Parts of the exercise =
**a)** In the dialysis discussion, which module of Kidney School focuses on coping with kidney disease?
**b)** Continue the dialysis discussion from where it stops.

Text shown =
My Mother was just put on Dialysis after her Quad bypass. She is depressed about the whole thing. But the kidney doct is now saying that she is able to do the PD. My question is, Is it normal for her attitude will go back to what it used to be? Is being on PD a step in the right direction in getting “BETTER”? She has a really bad habbit of drinking alot of water. she is saying that her mouth is very dry. I know with being on Hemodialysis that she shouldnt be drinking alot of water, but what about being on PD. Can she drink more Fluids?
I have to thank everyone and anyone who will reply to this post. All the info her and i are getting is very overwhelming. I want to thank everyone who gives me any support.
As a social worker who has worked with hundreds of people with kidney failure, I know that depression is very common when someone learns he/she has kidney failure and needs a treatment to live. Your mom may want to review some information on coping with kidney disease. Module 5 of Kidney School (www.kidneyschool.org) focuses on this topic. I used to tell patients that being depressed was a good sign. They often looked at me like I was crazy when I said this. However, when you’re depressed, your mind is telling you that it thinks you’re strong enough to deal with your feelings instead of denying them. I also told people that having kidney failure is like losing a loved one. It can take months to a year or longer to learn how to cope with it. Depression can be treated with medicines and/or talking about your fears, goals, hopes, and dreams. Every dialysis clinic has a social worker who has training to help patients (and their families) cope with kidney failure and treatment.

Saved entries
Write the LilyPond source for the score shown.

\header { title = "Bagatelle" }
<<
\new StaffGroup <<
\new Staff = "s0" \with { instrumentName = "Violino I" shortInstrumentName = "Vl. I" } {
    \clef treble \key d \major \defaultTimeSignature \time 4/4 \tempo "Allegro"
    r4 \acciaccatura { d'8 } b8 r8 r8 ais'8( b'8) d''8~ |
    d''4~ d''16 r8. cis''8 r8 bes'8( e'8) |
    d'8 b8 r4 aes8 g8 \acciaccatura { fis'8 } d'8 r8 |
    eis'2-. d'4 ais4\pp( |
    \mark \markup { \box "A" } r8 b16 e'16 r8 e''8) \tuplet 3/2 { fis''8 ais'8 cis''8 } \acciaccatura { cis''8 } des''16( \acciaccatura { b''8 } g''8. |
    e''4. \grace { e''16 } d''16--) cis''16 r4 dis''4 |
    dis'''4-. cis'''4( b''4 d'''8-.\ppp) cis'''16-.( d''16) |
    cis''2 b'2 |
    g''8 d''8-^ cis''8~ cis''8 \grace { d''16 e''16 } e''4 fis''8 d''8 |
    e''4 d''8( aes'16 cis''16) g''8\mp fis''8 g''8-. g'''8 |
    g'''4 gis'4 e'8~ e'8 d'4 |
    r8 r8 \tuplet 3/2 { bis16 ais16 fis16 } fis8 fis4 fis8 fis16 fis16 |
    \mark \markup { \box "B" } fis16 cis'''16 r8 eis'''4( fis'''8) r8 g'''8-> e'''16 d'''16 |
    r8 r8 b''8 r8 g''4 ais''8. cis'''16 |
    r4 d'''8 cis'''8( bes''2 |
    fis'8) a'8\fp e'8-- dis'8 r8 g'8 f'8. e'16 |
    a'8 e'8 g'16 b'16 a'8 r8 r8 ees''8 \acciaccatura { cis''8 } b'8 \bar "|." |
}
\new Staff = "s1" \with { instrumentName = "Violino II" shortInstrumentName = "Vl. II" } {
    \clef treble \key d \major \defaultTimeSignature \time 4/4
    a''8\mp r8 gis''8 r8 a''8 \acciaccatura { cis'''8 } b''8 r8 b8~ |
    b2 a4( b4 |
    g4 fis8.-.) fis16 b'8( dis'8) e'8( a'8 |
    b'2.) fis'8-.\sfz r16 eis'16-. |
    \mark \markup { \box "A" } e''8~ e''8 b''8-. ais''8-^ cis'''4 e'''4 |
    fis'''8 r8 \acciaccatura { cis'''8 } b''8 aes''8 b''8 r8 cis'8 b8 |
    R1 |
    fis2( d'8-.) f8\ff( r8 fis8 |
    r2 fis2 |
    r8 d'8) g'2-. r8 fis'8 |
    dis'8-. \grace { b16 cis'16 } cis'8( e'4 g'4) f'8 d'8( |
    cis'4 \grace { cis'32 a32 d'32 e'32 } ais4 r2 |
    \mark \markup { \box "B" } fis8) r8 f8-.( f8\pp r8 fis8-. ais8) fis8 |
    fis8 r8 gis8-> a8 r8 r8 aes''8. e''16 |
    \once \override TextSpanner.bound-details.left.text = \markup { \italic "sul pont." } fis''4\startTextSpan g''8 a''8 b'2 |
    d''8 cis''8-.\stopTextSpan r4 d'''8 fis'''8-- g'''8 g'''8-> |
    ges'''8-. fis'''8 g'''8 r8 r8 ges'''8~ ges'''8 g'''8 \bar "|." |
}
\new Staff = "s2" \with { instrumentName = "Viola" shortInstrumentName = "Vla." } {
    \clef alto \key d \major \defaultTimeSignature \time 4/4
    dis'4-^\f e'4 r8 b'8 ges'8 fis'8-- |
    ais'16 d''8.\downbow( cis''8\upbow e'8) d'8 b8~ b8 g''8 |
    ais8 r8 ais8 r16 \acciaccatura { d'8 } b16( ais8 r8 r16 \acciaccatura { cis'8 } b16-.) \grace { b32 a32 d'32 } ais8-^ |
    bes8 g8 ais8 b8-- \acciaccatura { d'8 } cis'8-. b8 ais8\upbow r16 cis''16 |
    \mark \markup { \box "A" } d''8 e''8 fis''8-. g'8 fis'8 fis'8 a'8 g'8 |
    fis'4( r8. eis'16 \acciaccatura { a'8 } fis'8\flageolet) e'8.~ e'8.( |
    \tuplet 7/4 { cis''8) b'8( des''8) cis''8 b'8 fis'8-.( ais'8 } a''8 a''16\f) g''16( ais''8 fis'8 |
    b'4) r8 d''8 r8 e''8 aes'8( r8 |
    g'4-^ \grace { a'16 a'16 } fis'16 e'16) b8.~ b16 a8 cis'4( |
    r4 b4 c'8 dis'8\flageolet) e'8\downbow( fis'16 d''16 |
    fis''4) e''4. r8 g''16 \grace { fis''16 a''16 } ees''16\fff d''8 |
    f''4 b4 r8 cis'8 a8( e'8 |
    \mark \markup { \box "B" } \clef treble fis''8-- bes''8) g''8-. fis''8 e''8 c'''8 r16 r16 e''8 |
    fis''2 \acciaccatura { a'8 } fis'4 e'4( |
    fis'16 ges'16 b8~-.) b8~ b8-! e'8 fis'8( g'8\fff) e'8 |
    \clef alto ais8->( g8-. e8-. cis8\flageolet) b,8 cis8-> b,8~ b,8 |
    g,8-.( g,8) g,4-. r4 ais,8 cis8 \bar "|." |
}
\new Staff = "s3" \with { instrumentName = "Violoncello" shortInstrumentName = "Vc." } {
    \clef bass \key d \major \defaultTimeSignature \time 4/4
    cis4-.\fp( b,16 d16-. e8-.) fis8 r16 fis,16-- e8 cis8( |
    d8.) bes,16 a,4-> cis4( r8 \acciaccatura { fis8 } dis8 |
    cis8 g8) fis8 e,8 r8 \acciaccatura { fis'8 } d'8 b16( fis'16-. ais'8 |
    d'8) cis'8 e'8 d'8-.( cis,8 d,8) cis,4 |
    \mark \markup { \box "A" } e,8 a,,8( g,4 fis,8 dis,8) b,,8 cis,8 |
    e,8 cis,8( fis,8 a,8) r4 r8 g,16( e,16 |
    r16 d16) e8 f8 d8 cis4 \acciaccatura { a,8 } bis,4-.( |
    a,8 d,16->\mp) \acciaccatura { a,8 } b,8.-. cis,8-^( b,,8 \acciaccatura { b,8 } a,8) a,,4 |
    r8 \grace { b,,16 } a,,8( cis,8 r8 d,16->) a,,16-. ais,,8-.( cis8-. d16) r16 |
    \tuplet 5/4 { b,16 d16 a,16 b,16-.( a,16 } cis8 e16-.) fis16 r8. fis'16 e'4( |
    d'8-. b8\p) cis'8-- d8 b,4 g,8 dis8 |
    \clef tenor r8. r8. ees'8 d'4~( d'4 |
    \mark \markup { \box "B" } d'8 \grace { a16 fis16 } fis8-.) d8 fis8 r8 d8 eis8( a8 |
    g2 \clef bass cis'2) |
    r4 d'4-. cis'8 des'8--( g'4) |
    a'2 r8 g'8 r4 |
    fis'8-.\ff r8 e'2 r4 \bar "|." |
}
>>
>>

Set of answers =
**a)** Module 5

**b)**
We tell patients that having a positive attitude, learning as much as you can about your illness and treatment, and taking an active role in your care (like doing home PD) can help you do well and live a long time on dialysis. In case your mother doesn’t know it, some of the first patients that started on dialysis in the 1960s are still alive today.
PD is a great treatment that allows a lot of freedom and flexibility, including the ability to travel on dialysis with relative ease. You can read about how PD is done from our home page under “types of home dialysis.” Briefly, CAPD is done 4 times a day manually and CCPD uses a machine to do “exchanges” when you sleep. You might want to show your mother the comparison chart you will find there. Read some of the profiles of patients that they have shared with us about their experience with PD.
The PD diet is less limited than the hemodialysis one, but your mother will still need to be careful with the amount of fluid that she drinks. She should talk with her doctor or nurse about her thirst. She’s could be eating more salt than she realizes or taking some medicine that is making this worse. If she has diabetes, keeping her blood sugar under control can help control thirst. Every dialysis clinic has a registered dietitian who is knowledgeable about the kidney disease diet and how to deal with other conditions on this diet. There are a number of tips for controlling thirst. Patients have shared some on the Life Options website at www.lifeoptions.org/stories/stories.php.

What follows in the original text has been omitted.